- Film poster
- Directed by: Christian D. Bruun
- Written by: Natalie Nudell Christian D. Bruun
- Produced by: Christian D. Bruun Natalie Nudell Kate DelPizzo Reika Alexander Kikka Hanazawa Raphael Avigdor Tracy Jenkins Teresa Lai Angela Sun Mark Romeo Mary Hackley
- Cinematography: Christian D. Bruun
- Edited by: Rosie Nakamura
- Music by: Deron Johnson
- Release date: November 2020 (DOC NYC);
- Country: United States
- Language: English

= Calendar Girl (2020 film) =

Calendar Girl is an American documentary film about Ruth Finley (1920–2018), founder and editor of the Fashion Calendar. It was directed and produced by Christian D. Bruun and produced and written by Natalie Nudell. The film premiered at the 2020 DOC NYC via virtual screenings.

== Production ==
Calendar Girl was made over five years, filming exclusively in New York. Production began after director Christian D. Bruun was approached by Kate DelPizzo (who later became a producer of the film), a family friend of Ruth Finley. Ruth's life's work, the Fashion Calendar, was about to be sold to the CFDA, signaling the end of an era in American fashion. Filming commenced during the last months before the closing of the Fashion Calendar office on Manhattan's Upper Eastside and captured the in-house printing of the last mailed-out issue. Over the following two years the director and producer Natalie Nudell followed Ruth in her daily life; both in the fashion world as well as her personal life after retirement.

== Synopsis ==
From the early 1940s, for over 70 years, the influential subscription-only Fashion Calendar with its iconic pink pages and red covers—designed to be easily noticed on someone's cluttered office desk—laid out every fashion show and event in New York City, including New York Fashion Week. Behind it was founder Ruth Finley.

== Featuring ==
Besides Ruth Finley, the film features interviews with industry insiders Peter Arnold, Mark Badgley, Jeffrey Banks, Mickey Boardman, Andrew Bolton, Thom Browne, Bill Cunningham, Stan Herman, Carolina Herrera, Betsey Johnson, Harold Koda, Steven Kolb, Marylou Luther, Fern Malis, Nicole Miller, James Mischka, Ellin Saltzman, Tadashi Shoji, Valerie Steele, and Eric Wilson.

== Reception ==
The film received high marks across most reviews.
- Sheila O'Malley of Rogerebert.com wrote:
"Christian D. Bruun's fascinating documentary ‘Calendar Girl’ follows Finley as she closes up shop in 2014, readying for the calendar transfer."
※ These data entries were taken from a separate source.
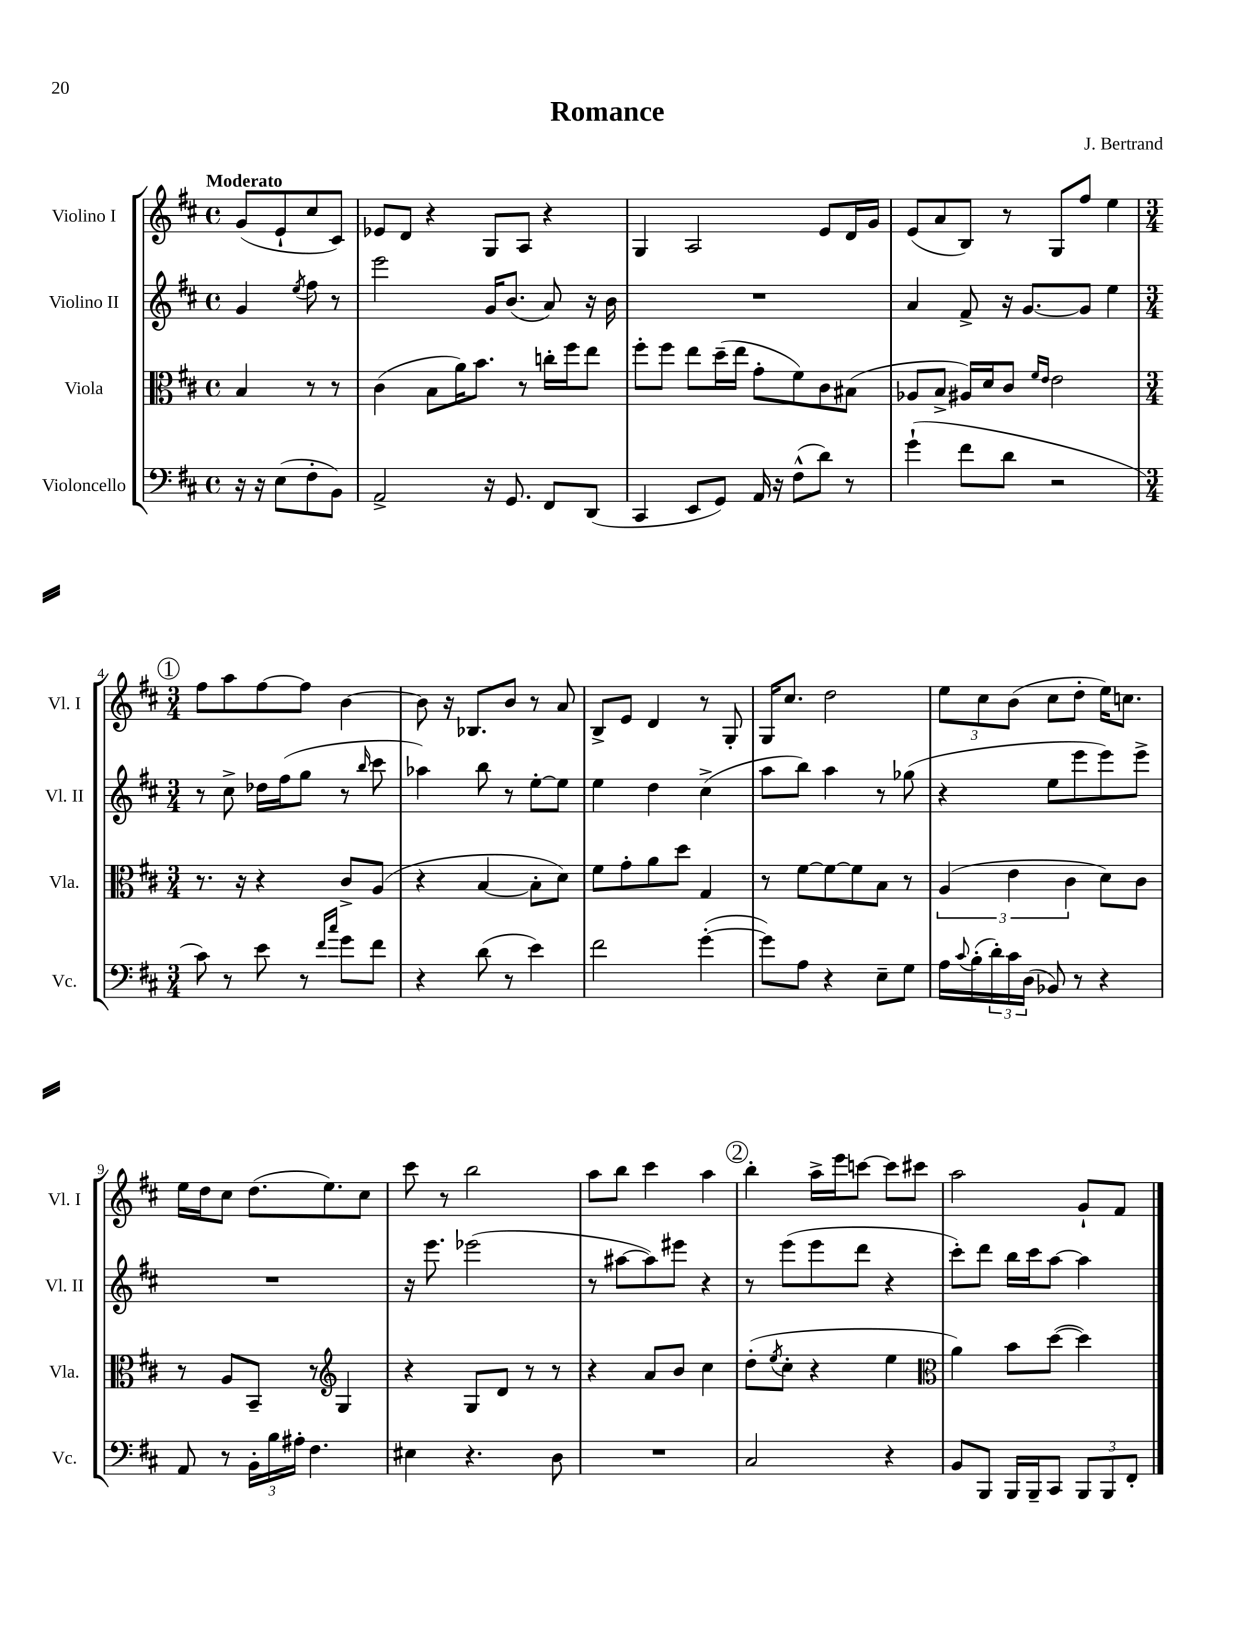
\header { title = "Romance" composer = "J. Bertrand" }
<<
\new StaffGroup <<
\new Staff = "s0" \with { instrumentName = "Violino I" shortInstrumentName = "Vl. I" } {
    \clef treble \key d \major \defaultTimeSignature \time 4/4 \partial 2 \tempo "Moderato"
    g'8( e'8-! cis''8 cis'8) |
    ees'8 d'8 r4 g8 a8 r4 |
    g4 a2 e'8 d'16 g'16 |
    e'8( a'8 b8) r8 g8 fis''8 e''4 |
    \mark \markup { \circle "1" } \numericTimeSignature \time 3/4 fis''8 a''8 fis''8~ fis''8 b'4~ |
    b'8 r16 bes8. b'8 r8 a'8 |
    b8-> e'8 d'4 r8 g8-. |
    g16 cis''8. d''2 |
    \tuplet 3/2 { e''8 cis''8 b'8( } cis''8 d''8-. e''16) c''8. |
    e''16 d''16 cis''8 d''8.( e''8.) cis''8 |
    cis'''8 r8 b''2 |
    a''8 b''8 cis'''4 a''4 |
    \mark \markup { \circle "2" } b''4-. a''16-> e'''16 c'''8~ c'''8 cis'''8 |
    a''2 g'8-! fis'8 \bar "|." |
}
\new Staff = "s1" \with { instrumentName = "Violino II" shortInstrumentName = "Vl. II" } {
    \clef treble \key d \major \defaultTimeSignature \time 4/4 \partial 2
    g'4 \acciaccatura { e''8 } fis''8 r8 |
    e'''2 g'16 b'8.( a'8) r16 b'16 |
    R1 |
    a'4 fis'8-> r16 g'8.~ g'8 e''4 |
    \mark \markup { \circle "1" } \numericTimeSignature \time 3/4 r8 cis''8-> des''16 fis''16( g''8 r8 \grace { b''16 } cis'''8 |
    aes''4) b''8 r8 e''8~-. e''8 |
    e''4 d''4 cis''4->( |
    a''8 b''8) a''4 r8 ges''8( |
    r4 e''8 e'''8 e'''8) e'''8-> |
    R2. |
    r16 e'''8. ees'''2( |
    r8 ais''8~ ais''8) eis'''8 r4 |
    \mark \markup { \circle "2" } r8 e'''8( e'''8 d'''8 r4 |
    cis'''8-.) d'''8 b''16 cis'''16 a''8~ a''4 \bar "|." |
}
\new Staff = "s2" \with { instrumentName = "Viola" shortInstrumentName = "Vla." } {
    \clef alto \key d \major \defaultTimeSignature \time 4/4 \partial 2
    b4 r8 r8 |
    cis'4( b8 a'16) b'8. r8 c''16-. fis''16 e''8 |
    fis''8-. fis''8 e''8 d''16--( e''16 g'8-. fis'8) cis'8 bis8( |
    aes8 b8-> ais16) d'16 cis'8 \grace { fis'16 e'16 } e'2 |
    \mark \markup { \circle "1" } \numericTimeSignature \time 3/4 r8. r16 r4 cis'8-> a8( |
    r4 b4~ b8-. d'8) |
    fis'8 g'8-. a'8 d''8 g4 |
    r8 fis'8~ fis'8~ fis'8 b8 r8 |
    \tuplet 3/2 { a4( e'4 cis'4 } d'8) cis'8 |
    r8 a8 b,8-- r8 \clef treble g4 |
    r4 g8 d'8 r8 r8 |
    r4 a'8 b'8 cis''4 |
    \mark \markup { \circle "2" } d''8-.( \acciaccatura { e''8 } cis''8-. r4 e''4 |
    \clef alto a'4) b'8 d''8~( d''4) \bar "|." |
}
\new Staff = "s3" \with { instrumentName = "Violoncello" shortInstrumentName = "Vc." } {
    \clef bass \key d \major \defaultTimeSignature \time 4/4 \partial 2
    r16 r16 e8( fis8-. b,8) |
    a,2-> r16 g,8. fis,8 d,8( |
    cis,4 e,8 g,8) a,16 r16 fis8-^( d'8) r8 |
    g'4-!( fis'8 d'8 r2 |
    \mark \markup { \circle "1" } \numericTimeSignature \time 3/4 cis'8) r8 e'8 r8 \grace { fis'16 cis''16 } g'8 fis'8 |
    r4 d'8( r8 e'4) |
    fis'2 g'4~-.( |
    g'8) a8 r4 e8-- g8 |
    a16 \appoggiatura { cis'8 } b16-.( \tuplet 3/2 { d'16-.) cis'16 d16( } bes,8) r8 r4 |
    a,8 r8 \tuplet 3/2 { b,16-. b16 ais16-. } fis4. |
    eis4 r4. d8 |
    R2. |
    \mark \markup { \circle "2" } cis2 r4 |
    b,8 b,,8 b,,16 b,,16-- cis,8 \tuplet 3/2 { b,,8 b,,8 fis,8-. } \bar "|." |
}
>>
>>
"'Calendar Girl', an engaging and sneakily profound film."

"...revelatory about the role Ruth Finley played."

- Glenn Kenny of New York Times wrote:
“This affectionate portrait is also well grounded. Finley is remembered as a hard worker among other hard workers. Despite the extremes often associated with the fashion industry, in Finley's narrative, there's very little haughty self-regard or hyperbole on display.”

- Sabina Dana Plasse of Film Threat wrote:
“What makes this a remarkable story and historical documentary is that Finley is an incredibly affable and impressive woman who managed to handle the divas and queens of the fashion industry.”
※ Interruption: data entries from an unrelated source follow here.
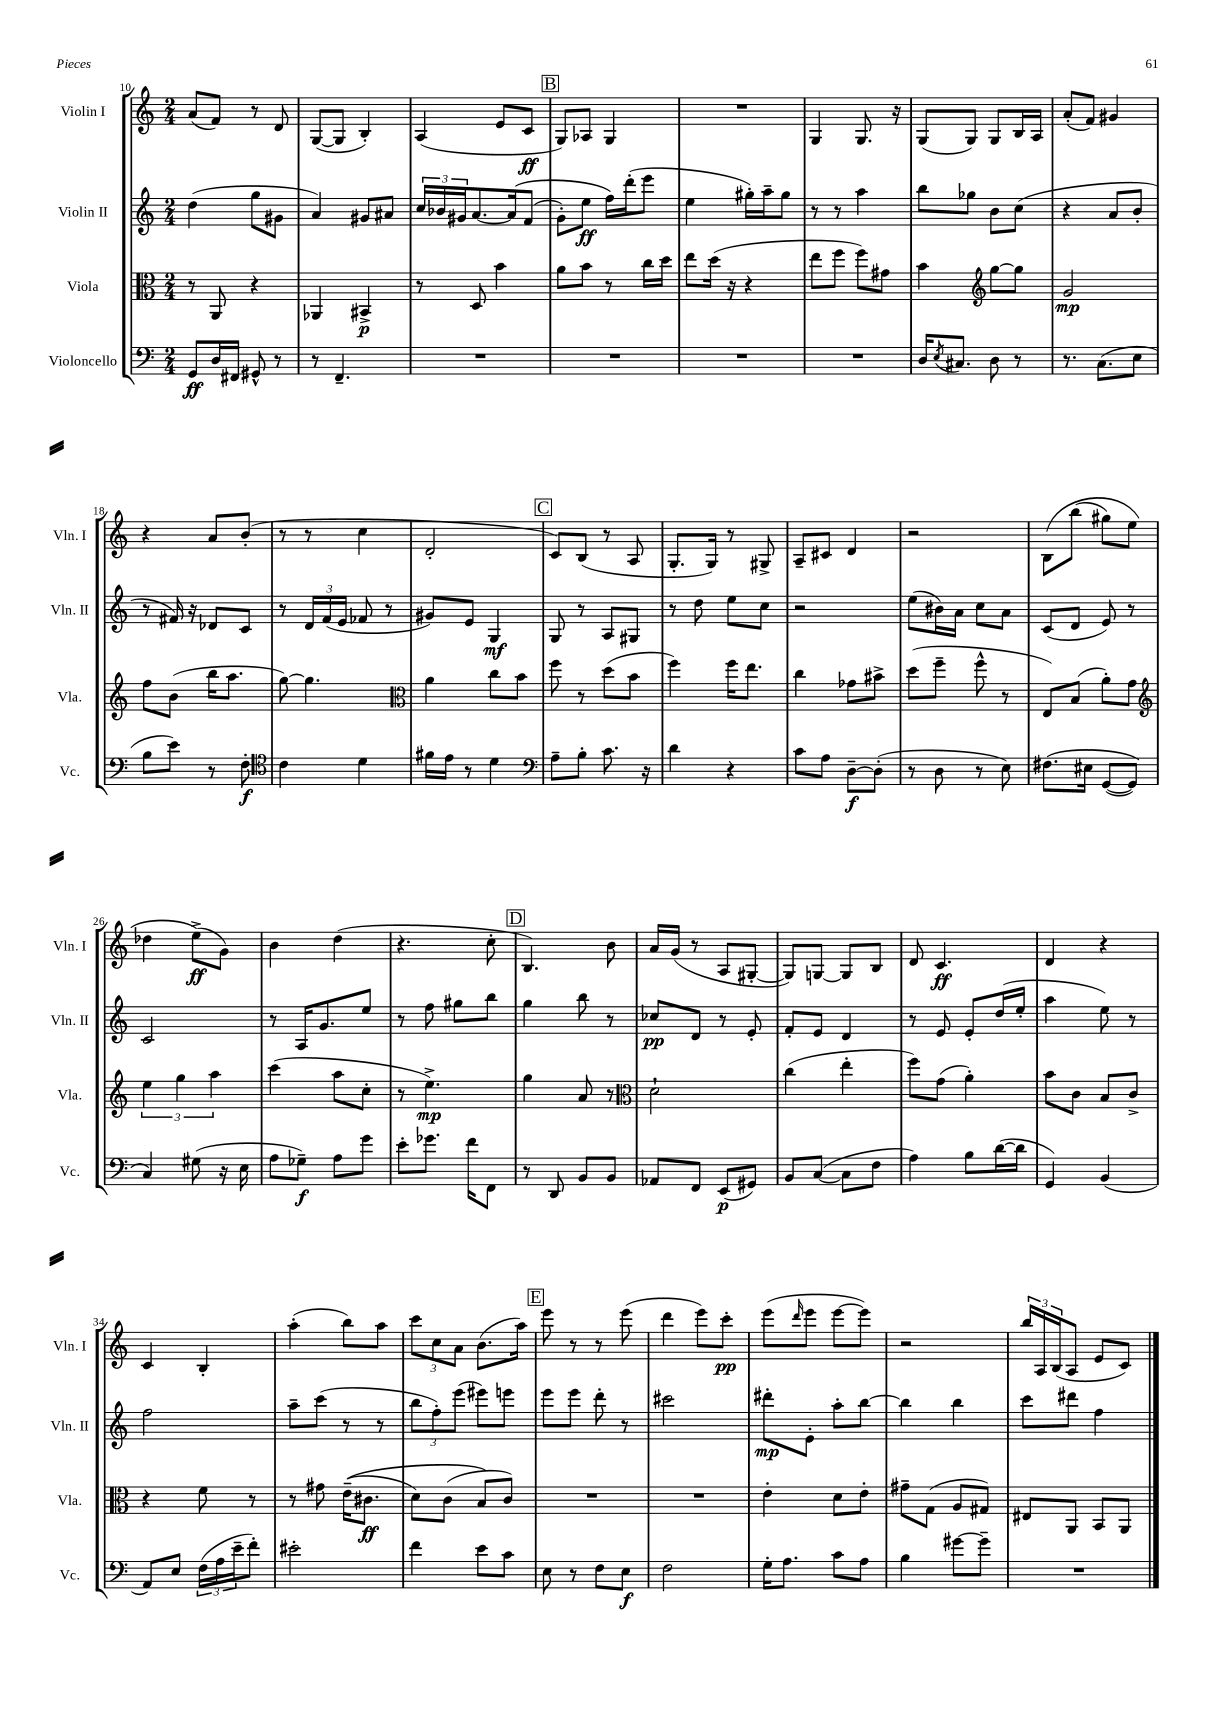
<<
\new StaffGroup <<
\new Staff = "s0" \with { instrumentName = "Violin I" shortInstrumentName = "Vln. I" } {
    \clef treble \key c \major \numericTimeSignature \time 2/4
    a'8( f'8) r8 d'8 |
    g8~( g8 b4-.) |
    a4( e'8 c'8\ff |
    \mark \markup { \box "B" } g8) aes8 g4 |
    R2 |
    g4 g8. r16 |
    g8( g8) g8 b16 a16 |
    a'8-.( f'8) gis'4 |
    r4 a'8 b'8-.( |
    r8 r8 c''4 |
    d'2-. |
    \mark \markup { \box "C" } c'8) b8( r8 a8 |
    g8.-. g16) r8 gis8-> |
    a8-- cis'8 d'4 |
    r2 |
    b8\( b''8( gis''8) e''8 |
    des''4 e''8->\ff(\) g'8) |
    b'4 d''4( |
    r4. c''8-. |
    \mark \markup { \box "D" } b4.) b'8 |
    a'16 g'16( r8 a8 gis8~-. |
    gis8) g8~ g8 b8 |
    d'8 c'4.\ff |
    d'4 r4 |
    c'4 b4-. |
    a''4-.( b''8) a''8 |
    \tuplet 3/2 { c'''8 c''8 a'8 } b'8.( a''16) |
    \mark \markup { \box "E" } e'''8 r8 r8 e'''8( |
    d'''4 e'''8) c'''8-.\pp |
    e'''8( \grace { d'''16 } e'''8 e'''8~ e'''8) |
    r2 |
    \tuplet 3/2 { b''16 a16 b16( } a8 e'8 c'8) \bar "|." |
}
\new Staff = "s1" \with { instrumentName = "Violin II" shortInstrumentName = "Vln. II" } {
    \clef treble \key c \major \numericTimeSignature \time 2/4
    d''4( g''8 gis'8 |
    a'4) gis'8 ais'8 |
    \tuplet 3/2 { c''16 bes'16 gis'16 } a'8.~ a'16\( f'8( |
    \mark \markup { \box "B" } g'8-.) e''8\ff f''16\) d'''16-.( e'''8 |
    e''4 gis''16-.) a''16-- gis''8 |
    r8 r8 a''4 |
    b''8 ges''8 b'8 c''8( |
    r4 a'8 b'8-. |
    r8 fis'16) r16 des'8 c'8 |
    r8 \tuplet 3/2 { d'16 f'16( e'16 } fes'8 r8 |
    gis'8) e'8 g4\mf |
    \mark \markup { \box "C" } g8 r8 a8 gis8 |
    r8 d''8 e''8 c''8 |
    r2 |
    e''8( bis'16) a'16 c''8 a'8 |
    c'8( d'8 e'8) r8 |
    c'2 |
    r8 a16 g'8. e''8 |
    r8 f''8 gis''8 b''8 |
    \mark \markup { \box "D" } g''4 b''8 r8 |
    ces''8\pp d'8 r8 e'8-. |
    f'8-. e'8 d'4 |
    r8 e'8 e'8-. d''16( e''16-. |
    a''4 e''8) r8 |
    f''2 |
    a''8-- c'''8( r8 r8 |
    \tuplet 3/2 { b''8 f''8-.) e'''8( } eis'''8) e'''8 |
    \mark \markup { \box "E" } e'''8 e'''8 d'''8-. r8 |
    cis'''2 |
    dis'''8-.\mp e'8-. a''8-. b''8~ |
    b''4 b''4 |
    c'''8 dis'''8 f''4 \bar "|." |
}
\new Staff = "s2" \with { instrumentName = "Viola" shortInstrumentName = "Vla." } {
    \clef alto \key c \major \numericTimeSignature \time 2/4
    r8 a,8 r4 |
    aes,4 bis,4->\p |
    r8 d8 b'4 |
    \mark \markup { \box "B" } a'8 b'8 r8 c''16 d''16 |
    e''8 d''16( r16 r4 |
    e''8 f''8 f''8) gis'8 |
    b'4 \clef treble g''8~ g''8 |
    g'2\mp |
    f''8 b'8( b''16 a''8. |
    g''8~) g''4. |
    \clef alto a'4 c''8 b'8 |
    \mark \markup { \box "C" } f''8 r8 d''8( b'8 |
    f''4) f''16 e''8. |
    c''4 ges'8 bis'8-> |
    d''8( f''8-- f''8-^ r8 |
    e8) b8( a'8-.) g'8 |
    \clef treble \tuplet 3/2 { e''4 g''4 a''4 } |
    c'''4( a''8 c''8-. |
    r8 e''4.->\mp) |
    \mark \markup { \box "D" } g''4 a'8 r8 |
    \clef alto d'2-! |
    c''4( e''4-. |
    f''8) g'8( a'4-.) |
    b'8 c'8 b8 c'8-> |
    r4 f'8 r8 |
    r8 gis'8 e'16--(\( cis'8.\ff |
    d'8) c'8( b8\) c'8) |
    \mark \markup { \box "E" } R2 |
    R2 |
    e'4-. d'8 e'8-. |
    gis'8-- g8( a8 gis8) |
    eis8 a,8 b,8 a,8 \bar "|." |
}
\new Staff = "s3" \with { instrumentName = "Violoncello" shortInstrumentName = "Vc." } {
    \clef bass \key c \major \numericTimeSignature \time 2/4
    g,8\ff d16 fis,16 gis,8-^ r8 |
    r8 f,4.-- |
    R2 |
    \mark \markup { \box "B" } R2 |
    R2 |
    R2 |
    d16 \acciaccatura { e8 } cis8. d8 r8 |
    r8. c8.( e8 |
    b8 e'8) r8 f8-.\f |
    \clef tenor c'4 d'4 |
    fis'16 e'16 r8 d'4 |
    \mark \markup { \box "C" } \clef bass a8-- b8-. c'8. r16 |
    d'4 r4 |
    c'8 a8 d8~--\f d8-.( |
    r8 d8 r8 e8) |
    fis8.\( eis16 g,8~( g,8) |
    c4\) gis8( r16 e16 |
    a8 ges8--\f) a8 g'8 |
    e'8-. ges'8. f'16 f,8 |
    \mark \markup { \box "D" } r8 d,8 b,8 b,8 |
    aes,8 f,8 e,8\p( gis,8) |
    b,8 c8~( c8 f8 |
    a4) b8 d'16~( d'16 |
    g,4) b,4( |
    a,8) e8 \tuplet 3/2 { f16( a16 e'16-- } f'8-.) |
    eis'2-. |
    f'4 e'8 c'8 |
    \mark \markup { \box "E" } e8 r8 f8 e8\f |
    f2 |
    g16-. a8. c'8 a8 |
    b4 gis'8~ gis'8-- |
    R2 \bar "|." |
}
>>
>>
\layout { \context { \Score currentBarNumber = #10 } }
“More impressive is how the writer-director presents Calendar Girl as a biopic. Bruun not only focuses on Finley's role in the rise of fashion designers and the billion-dollar business it has become but also examines how the fashion industry evolved to its point of decadence and privilege.”

“Bruun chooses angles, people, and places with jazzy mood music to capture the Big Apple as the center of metropolitan life.”

“Bruun gets Finley to share personal details with humor, class, and grace.”

“As we celebrate Finley, we also watch the torch of the Fashion Calendar change hands and move into the digital age. The Council of Fashion Designers of America (CFDA) buys it from her, so we watch Finley pack up a lifetime of work in her iconic New York City office. This is a tear-jerking moment due to the relationship the filmmaker achieves between subject and audience.”

- Loren King of Alliance of Women Film Journalists wrote:
“Christian D. Brunn's Calendar Girl is part of the fashion documentary tradition that includes Diana Vreeland: The Eye Has to Travel, The September Issue and Unzipped, among many others. It's tangentially about fashion; what makes it so compelling and important is its true subject, Ruth Finley. The film is not just a fitting legacy for Finley's life and work; it's a historical chronicle of New York fashion culture as well as the publishing industry.”

== Distribution ==
The film is represented worldwide by Syndicado Film Sales.
In November 2020 the film had its North American premiere at DOC NYC. The film premiered on VOD in North America on March 8, 2022.